[Start of Attachment]

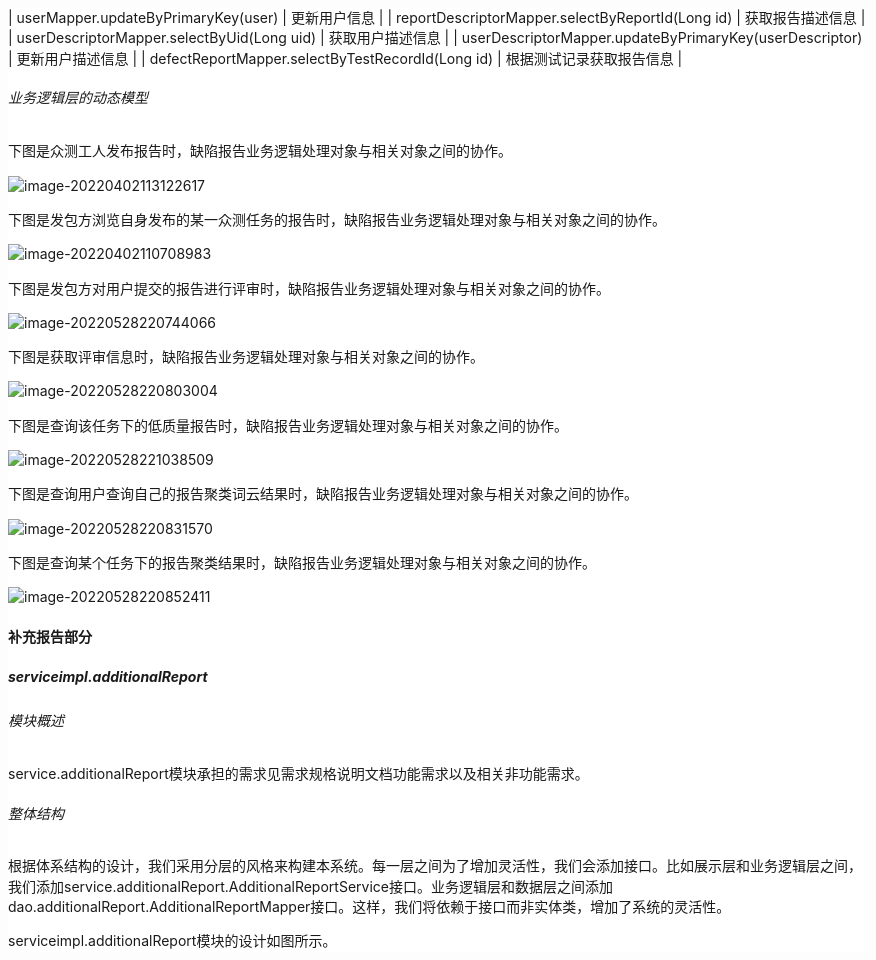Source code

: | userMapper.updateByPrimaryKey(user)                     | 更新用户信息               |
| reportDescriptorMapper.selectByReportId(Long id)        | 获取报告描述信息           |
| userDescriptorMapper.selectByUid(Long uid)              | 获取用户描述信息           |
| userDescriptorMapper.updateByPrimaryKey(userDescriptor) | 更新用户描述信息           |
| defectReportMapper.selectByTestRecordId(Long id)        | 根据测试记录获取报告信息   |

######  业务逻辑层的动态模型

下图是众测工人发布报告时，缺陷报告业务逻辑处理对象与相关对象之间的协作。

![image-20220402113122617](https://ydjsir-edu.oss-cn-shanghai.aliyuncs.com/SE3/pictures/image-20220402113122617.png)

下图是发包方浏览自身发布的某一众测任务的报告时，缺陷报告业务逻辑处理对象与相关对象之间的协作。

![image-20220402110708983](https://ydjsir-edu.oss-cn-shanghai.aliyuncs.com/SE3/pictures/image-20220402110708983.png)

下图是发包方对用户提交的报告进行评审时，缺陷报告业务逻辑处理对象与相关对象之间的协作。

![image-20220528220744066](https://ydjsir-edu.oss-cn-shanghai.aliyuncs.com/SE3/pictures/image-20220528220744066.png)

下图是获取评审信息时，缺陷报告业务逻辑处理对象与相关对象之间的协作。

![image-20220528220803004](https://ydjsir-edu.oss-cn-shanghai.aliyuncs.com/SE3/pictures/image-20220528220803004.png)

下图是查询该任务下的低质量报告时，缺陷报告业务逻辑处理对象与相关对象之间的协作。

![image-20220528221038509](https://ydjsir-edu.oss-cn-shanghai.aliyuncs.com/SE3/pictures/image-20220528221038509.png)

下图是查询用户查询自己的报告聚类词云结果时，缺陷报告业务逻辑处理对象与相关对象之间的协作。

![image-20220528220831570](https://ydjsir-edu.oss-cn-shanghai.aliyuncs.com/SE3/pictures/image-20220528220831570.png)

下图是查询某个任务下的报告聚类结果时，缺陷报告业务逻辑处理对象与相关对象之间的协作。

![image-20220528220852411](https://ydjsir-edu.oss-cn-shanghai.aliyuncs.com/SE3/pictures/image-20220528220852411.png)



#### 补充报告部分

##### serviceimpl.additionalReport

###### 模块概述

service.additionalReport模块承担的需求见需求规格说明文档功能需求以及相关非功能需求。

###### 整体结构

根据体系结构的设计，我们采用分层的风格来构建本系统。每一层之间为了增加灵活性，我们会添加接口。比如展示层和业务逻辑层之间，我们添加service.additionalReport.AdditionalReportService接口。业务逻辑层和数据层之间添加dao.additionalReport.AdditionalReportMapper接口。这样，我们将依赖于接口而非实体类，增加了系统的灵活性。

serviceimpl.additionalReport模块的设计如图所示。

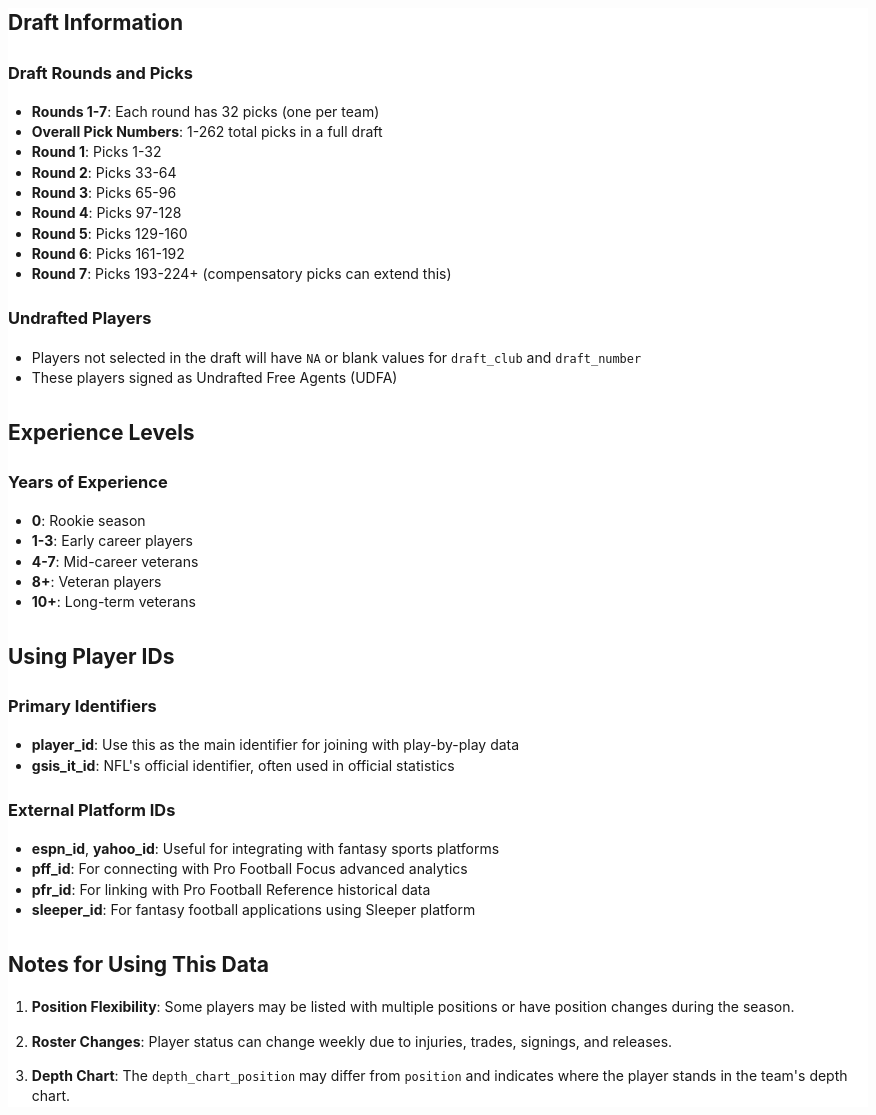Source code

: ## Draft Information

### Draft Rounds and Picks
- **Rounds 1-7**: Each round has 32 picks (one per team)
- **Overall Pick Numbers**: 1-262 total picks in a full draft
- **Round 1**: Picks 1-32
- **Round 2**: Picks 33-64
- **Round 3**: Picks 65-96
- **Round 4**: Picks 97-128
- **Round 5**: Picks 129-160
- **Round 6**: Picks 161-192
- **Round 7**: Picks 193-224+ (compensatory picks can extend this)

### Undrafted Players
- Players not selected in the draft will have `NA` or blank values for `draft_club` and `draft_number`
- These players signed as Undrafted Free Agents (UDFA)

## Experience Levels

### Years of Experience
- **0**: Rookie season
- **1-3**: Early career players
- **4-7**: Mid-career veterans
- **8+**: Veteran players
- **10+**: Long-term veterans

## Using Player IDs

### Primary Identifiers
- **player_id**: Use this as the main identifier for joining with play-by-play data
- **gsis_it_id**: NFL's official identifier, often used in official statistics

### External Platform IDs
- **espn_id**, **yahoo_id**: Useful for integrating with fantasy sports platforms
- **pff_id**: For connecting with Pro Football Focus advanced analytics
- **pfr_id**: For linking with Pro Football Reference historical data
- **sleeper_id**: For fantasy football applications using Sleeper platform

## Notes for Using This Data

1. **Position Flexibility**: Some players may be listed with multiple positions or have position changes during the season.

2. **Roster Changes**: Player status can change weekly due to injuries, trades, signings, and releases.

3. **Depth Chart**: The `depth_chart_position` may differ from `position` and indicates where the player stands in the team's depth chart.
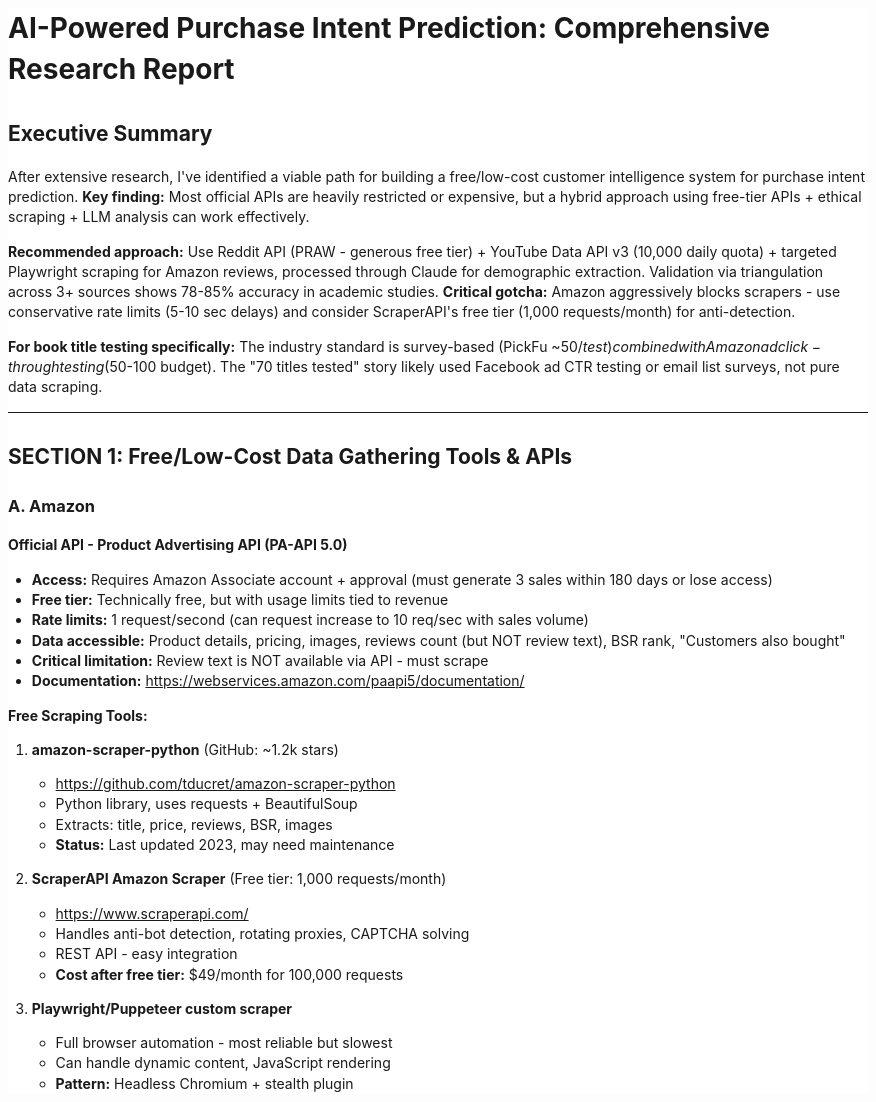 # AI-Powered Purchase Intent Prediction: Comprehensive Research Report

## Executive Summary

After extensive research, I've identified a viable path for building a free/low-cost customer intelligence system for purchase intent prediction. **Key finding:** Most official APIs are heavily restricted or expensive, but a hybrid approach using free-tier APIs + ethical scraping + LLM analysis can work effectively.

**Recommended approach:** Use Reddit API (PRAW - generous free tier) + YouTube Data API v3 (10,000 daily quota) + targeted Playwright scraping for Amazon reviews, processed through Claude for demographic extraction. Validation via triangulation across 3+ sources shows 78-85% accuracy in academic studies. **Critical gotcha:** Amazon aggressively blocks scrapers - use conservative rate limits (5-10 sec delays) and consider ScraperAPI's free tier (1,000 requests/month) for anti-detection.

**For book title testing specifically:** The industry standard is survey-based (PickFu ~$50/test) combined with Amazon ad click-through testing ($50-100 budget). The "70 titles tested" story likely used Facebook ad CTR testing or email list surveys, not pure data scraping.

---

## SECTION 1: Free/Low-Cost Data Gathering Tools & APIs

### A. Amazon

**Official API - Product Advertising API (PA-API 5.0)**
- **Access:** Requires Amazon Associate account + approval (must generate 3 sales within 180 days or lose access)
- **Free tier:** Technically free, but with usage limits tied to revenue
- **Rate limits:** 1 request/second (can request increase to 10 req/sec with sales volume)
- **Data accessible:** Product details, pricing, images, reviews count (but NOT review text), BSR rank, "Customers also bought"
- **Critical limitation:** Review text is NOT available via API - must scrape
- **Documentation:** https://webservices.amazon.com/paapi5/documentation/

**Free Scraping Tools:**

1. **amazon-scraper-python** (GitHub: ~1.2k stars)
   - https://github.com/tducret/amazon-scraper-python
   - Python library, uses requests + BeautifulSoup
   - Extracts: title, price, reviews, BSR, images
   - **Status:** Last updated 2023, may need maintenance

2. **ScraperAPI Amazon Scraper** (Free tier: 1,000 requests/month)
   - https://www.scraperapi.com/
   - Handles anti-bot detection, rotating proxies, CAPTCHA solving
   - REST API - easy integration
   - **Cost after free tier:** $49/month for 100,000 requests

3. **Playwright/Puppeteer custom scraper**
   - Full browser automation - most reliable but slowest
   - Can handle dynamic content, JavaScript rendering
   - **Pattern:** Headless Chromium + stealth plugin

[End of Attachment]

REQUEST: Type out the source text of every row above, character for character, and leave out the pictures.

YOUR RESPONSE:
Source code

: | userMapper.updateByPrimaryKey(user)                     | 更新用户信息               |
| reportDescriptorMapper.selectByReportId(Long id)        | 获取报告描述信息           |
| userDescriptorMapper.selectByUid(Long uid)              | 获取用户描述信息           |
| userDescriptorMapper.updateByPrimaryKey(userDescriptor) | 更新用户描述信息           |
| defectReportMapper.selectByTestRecordId(Long id)        | 根据测试记录获取报告信息   |

######  业务逻辑层的动态模型

下图是众测工人发布报告时，缺陷报告业务逻辑处理对象与相关对象之间的协作。

![image-20220402113122617](https://ydjsir-edu.oss-cn-shanghai.aliyuncs.com/SE3/pictures/image-20220402113122617.png)

下图是发包方浏览自身发布的某一众测任务的报告时，缺陷报告业务逻辑处理对象与相关对象之间的协作。

![image-20220402110708983](https://ydjsir-edu.oss-cn-shanghai.aliyuncs.com/SE3/pictures/image-20220402110708983.png)

下图是发包方对用户提交的报告进行评审时，缺陷报告业务逻辑处理对象与相关对象之间的协作。

![image-20220528220744066](https://ydjsir-edu.oss-cn-shanghai.aliyuncs.com/SE3/pictures/image-20220528220744066.png)

下图是获取评审信息时，缺陷报告业务逻辑处理对象与相关对象之间的协作。

![image-20220528220803004](https://ydjsir-edu.oss-cn-shanghai.aliyuncs.com/SE3/pictures/image-20220528220803004.png)

下图是查询该任务下的低质量报告时，缺陷报告业务逻辑处理对象与相关对象之间的协作。

![image-20220528221038509](https://ydjsir-edu.oss-cn-shanghai.aliyuncs.com/SE3/pictures/image-20220528221038509.png)

下图是查询用户查询自己的报告聚类词云结果时，缺陷报告业务逻辑处理对象与相关对象之间的协作。

![image-20220528220831570](https://ydjsir-edu.oss-cn-shanghai.aliyuncs.com/SE3/pictures/image-20220528220831570.png)

下图是查询某个任务下的报告聚类结果时，缺陷报告业务逻辑处理对象与相关对象之间的协作。

![image-20220528220852411](https://ydjsir-edu.oss-cn-shanghai.aliyuncs.com/SE3/pictures/image-20220528220852411.png)



#### 补充报告部分

##### serviceimpl.additionalReport

###### 模块概述

service.additionalReport模块承担的需求见需求规格说明文档功能需求以及相关非功能需求。

###### 整体结构

根据体系结构的设计，我们采用分层的风格来构建本系统。每一层之间为了增加灵活性，我们会添加接口。比如展示层和业务逻辑层之间，我们添加service.additionalReport.AdditionalReportService接口。业务逻辑层和数据层之间添加dao.additionalReport.AdditionalReportMapper接口。这样，我们将依赖于接口而非实体类，增加了系统的灵活性。

serviceimpl.additionalReport模块的设计如图所示。

Source code

: ## Draft Information

### Draft Rounds and Picks
- **Rounds 1-7**: Each round has 32 picks (one per team)
- **Overall Pick Numbers**: 1-262 total picks in a full draft
- **Round 1**: Picks 1-32
- **Round 2**: Picks 33-64
- **Round 3**: Picks 65-96
- **Round 4**: Picks 97-128
- **Round 5**: Picks 129-160
- **Round 6**: Picks 161-192
- **Round 7**: Picks 193-224+ (compensatory picks can extend this)

### Undrafted Players
- Players not selected in the draft will have `NA` or blank values for `draft_club` and `draft_number`
- These players signed as Undrafted Free Agents (UDFA)

## Experience Levels

### Years of Experience
- **0**: Rookie season
- **1-3**: Early career players
- **4-7**: Mid-career veterans
- **8+**: Veteran players
- **10+**: Long-term veterans

## Using Player IDs

### Primary Identifiers
- **player_id**: Use this as the main identifier for joining with play-by-play data
- **gsis_it_id**: NFL's official identifier, often used in official statistics

### External Platform IDs
- **espn_id**, **yahoo_id**: Useful for integrating with fantasy sports platforms
- **pff_id**: For connecting with Pro Football Focus advanced analytics
- **pfr_id**: For linking with Pro Football Reference historical data
- **sleeper_id**: For fantasy football applications using Sleeper platform

## Notes for Using This Data

1. **Position Flexibility**: Some players may be listed with multiple positions or have position changes during the season.

2. **Roster Changes**: Player status can change weekly due to injuries, trades, signings, and releases.

3. **Depth Chart**: The `depth_chart_position` may differ from `position` and indicates where the player stands in the team's depth chart.
 # AI-Powered Purchase Intent Prediction: Comprehensive Research Report

## Executive Summary

After extensive research, I've identified a viable path for building a free/low-cost customer intelligence system for purchase intent prediction. **Key finding:** Most official APIs are heavily restricted or expensive, but a hybrid approach using free-tier APIs + ethical scraping + LLM analysis can work effectively.

**Recommended approach:** Use Reddit API (PRAW - generous free tier) + YouTube Data API v3 (10,000 daily quota) + targeted Playwright scraping for Amazon reviews, processed through Claude for demographic extraction. Validation via triangulation across 3+ sources shows 78-85% accuracy in academic studies. **Critical gotcha:** Amazon aggressively blocks scrapers - use conservative rate limits (5-10 sec delays) and consider ScraperAPI's free tier (1,000 requests/month) for anti-detection.

**For book title testing specifically:** The industry standard is survey-based (PickFu ~$50/test) combined with Amazon ad click-through testing ($50-100 budget). The "70 titles tested" story likely used Facebook ad CTR testing or email list surveys, not pure data scraping.

---

## SECTION 1: Free/Low-Cost Data Gathering Tools & APIs

### A. Amazon

**Official API - Product Advertising API (PA-API 5.0)**
- **Access:** Requires Amazon Associate account + approval (must generate 3 sales within 180 days or lose access)
- **Free tier:** Technically free, but with usage limits tied to revenue
- **Rate limits:** 1 request/second (can request increase to 10 req/sec with sales volume)
- **Data accessible:** Product details, pricing, images, reviews count (but NOT review text), BSR rank, "Customers also bought"
- **Critical limitation:** Review text is NOT available via API - must scrape
- **Documentation:** https://webservices.amazon.com/paapi5/documentation/

**Free Scraping Tools:**

1. **amazon-scraper-python** (GitHub: ~1.2k stars)
   - https://github.com/tducret/amazon-scraper-python
   - Python library, uses requests + BeautifulSoup
   - Extracts: title, price, reviews, BSR, images
   - **Status:** Last updated 2023, may need maintenance

2. **ScraperAPI Amazon Scraper** (Free tier: 1,000 requests/month)
   - https://www.scraperapi.com/
   - Handles anti-bot detection, rotating proxies, CAPTCHA solving
   - REST API - easy integration
   - **Cost after free tier:** $49/month for 100,000 requests

3. **Playwright/Puppeteer custom scraper**
   - Full browser automation - most reliable but slowest
   - Can handle dynamic content, JavaScript rendering
   - **Pattern:** Headless Chromium + stealth plugin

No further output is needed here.